DelaCruz learned about both the Udall and Goldwater scholarships while he was a freshman in the Honors Program. He submitted an application of interest to the University for both of them during the first semester of his sophomore year, and Honors Program Director Tamara Valentine nominated DelaCruz on behalf of the University.
"Steven has chosen the most rigorous plan of undergraduate study an undergraduate student at the University can achieve," Valentine said. "Only a sophomore, Steven already has a strong record of academic success and is committed to making a difference in the field of environmental solar engineering. He reflects the spirit of the Udall scholar and the Goldwater scholar. To receive two national fellowships in one year is an incredible achievement."

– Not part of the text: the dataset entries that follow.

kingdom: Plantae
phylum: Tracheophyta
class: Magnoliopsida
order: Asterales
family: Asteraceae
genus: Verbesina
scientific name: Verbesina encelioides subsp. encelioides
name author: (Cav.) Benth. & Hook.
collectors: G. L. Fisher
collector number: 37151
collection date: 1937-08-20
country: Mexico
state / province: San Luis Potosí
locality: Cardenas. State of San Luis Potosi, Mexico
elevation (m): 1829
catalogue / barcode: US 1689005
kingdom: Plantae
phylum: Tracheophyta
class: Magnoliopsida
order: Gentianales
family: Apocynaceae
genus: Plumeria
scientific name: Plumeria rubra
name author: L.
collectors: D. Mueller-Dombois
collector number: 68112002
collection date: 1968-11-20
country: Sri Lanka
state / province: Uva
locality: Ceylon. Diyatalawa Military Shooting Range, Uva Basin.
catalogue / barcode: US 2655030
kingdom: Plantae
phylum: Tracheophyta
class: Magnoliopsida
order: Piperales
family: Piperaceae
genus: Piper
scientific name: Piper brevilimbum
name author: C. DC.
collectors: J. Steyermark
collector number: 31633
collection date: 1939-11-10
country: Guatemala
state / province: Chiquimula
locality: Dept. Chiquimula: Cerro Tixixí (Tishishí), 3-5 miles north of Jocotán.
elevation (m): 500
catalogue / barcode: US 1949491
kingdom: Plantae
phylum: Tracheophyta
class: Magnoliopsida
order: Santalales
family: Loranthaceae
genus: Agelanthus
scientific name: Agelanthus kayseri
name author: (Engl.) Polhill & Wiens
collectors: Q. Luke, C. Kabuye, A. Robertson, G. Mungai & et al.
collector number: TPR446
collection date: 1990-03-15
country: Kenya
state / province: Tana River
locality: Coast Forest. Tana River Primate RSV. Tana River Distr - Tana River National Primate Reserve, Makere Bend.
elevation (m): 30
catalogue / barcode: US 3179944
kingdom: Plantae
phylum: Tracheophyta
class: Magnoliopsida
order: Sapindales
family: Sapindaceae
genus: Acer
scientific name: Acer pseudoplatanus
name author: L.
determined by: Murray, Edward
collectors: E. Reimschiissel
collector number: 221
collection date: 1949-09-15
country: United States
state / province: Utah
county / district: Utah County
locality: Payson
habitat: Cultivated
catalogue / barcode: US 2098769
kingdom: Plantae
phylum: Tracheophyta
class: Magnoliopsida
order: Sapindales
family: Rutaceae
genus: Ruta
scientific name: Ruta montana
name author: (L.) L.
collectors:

The Goldwater Scholarship will give DelaCruz $7,500 per year for two years, and the Udall Scholarship is a one-time award of $5,000. The scholarships will help DelaCruz pay for his next two years of undergraduate schooling so that he can continue on to graduate school, where he wishes to earn his doctorate in chemical engineering to conduct research in solar energy and teach at the university level.
"This is great news and in line with our focus on the initiative for a globally competitive engineering and computer science education," Manos Maragakis, dean of the University's College of Engineering, said.
DelaCruz has a long list of impressive credentials, including acting as an Honors Ambassador, a group of Honors students who promote the University to prospective Honors students and their families. He is also the founder of the University's Sustainable Energy Network, a student organization involved in the renewable energy industry and green projects.
"These scholarships will be a great boost to my future career goals," DelaCruz said. "I believe they will open up several doors in regards to graduate schools and graduate fellowships and hopefully lead me to an opportunity to do the research in which I am interested. Additionally, with the Udall scholarship, I'll have the chance to meet with the 49 other scholars at a four-day orientation in Tucson. At this orientation, I hope to continue improving myself through interactions with other admirable students and workshops."
Along with being an active officer in the University's chapters of the American Institute of Chemical Engineers and Engineers without Borders, DelaCruz was honored with the Phi Kappa Phi Study Abroad award to spend a summer in Spain last summer as a part of the University Studies Abroad Consortium.